> Data for the task:
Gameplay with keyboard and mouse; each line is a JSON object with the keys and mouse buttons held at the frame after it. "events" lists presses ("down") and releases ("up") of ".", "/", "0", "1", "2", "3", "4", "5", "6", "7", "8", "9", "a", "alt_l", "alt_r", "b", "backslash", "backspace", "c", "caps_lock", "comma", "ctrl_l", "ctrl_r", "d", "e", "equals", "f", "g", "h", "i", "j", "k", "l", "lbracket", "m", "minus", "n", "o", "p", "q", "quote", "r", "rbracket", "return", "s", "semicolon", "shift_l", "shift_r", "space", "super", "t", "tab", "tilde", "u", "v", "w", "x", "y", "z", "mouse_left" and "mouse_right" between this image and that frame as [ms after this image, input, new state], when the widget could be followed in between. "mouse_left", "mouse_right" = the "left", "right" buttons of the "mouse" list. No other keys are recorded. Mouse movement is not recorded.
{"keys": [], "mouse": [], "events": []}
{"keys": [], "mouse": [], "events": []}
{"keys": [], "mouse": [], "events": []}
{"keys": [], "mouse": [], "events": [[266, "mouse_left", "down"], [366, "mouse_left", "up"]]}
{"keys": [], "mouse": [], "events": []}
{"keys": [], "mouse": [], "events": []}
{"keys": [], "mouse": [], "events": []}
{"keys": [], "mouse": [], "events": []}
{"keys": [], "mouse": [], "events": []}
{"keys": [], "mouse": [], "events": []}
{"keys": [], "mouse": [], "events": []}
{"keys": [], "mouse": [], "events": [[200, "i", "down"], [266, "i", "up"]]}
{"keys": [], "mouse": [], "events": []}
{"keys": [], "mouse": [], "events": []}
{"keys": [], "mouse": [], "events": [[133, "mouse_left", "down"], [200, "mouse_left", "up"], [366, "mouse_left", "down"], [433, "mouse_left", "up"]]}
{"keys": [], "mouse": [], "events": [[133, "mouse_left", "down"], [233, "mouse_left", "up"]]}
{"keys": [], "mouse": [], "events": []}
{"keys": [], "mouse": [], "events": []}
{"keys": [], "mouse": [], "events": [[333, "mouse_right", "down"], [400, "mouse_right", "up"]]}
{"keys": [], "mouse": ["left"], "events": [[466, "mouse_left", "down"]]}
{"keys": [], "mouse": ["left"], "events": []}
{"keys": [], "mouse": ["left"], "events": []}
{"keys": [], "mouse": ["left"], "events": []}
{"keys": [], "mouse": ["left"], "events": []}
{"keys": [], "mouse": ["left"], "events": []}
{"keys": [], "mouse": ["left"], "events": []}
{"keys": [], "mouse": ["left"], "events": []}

> What you have to do:
Could you count the lines of the listing above that hold the word "down" and give only the total?

> Solution to the exercise:
7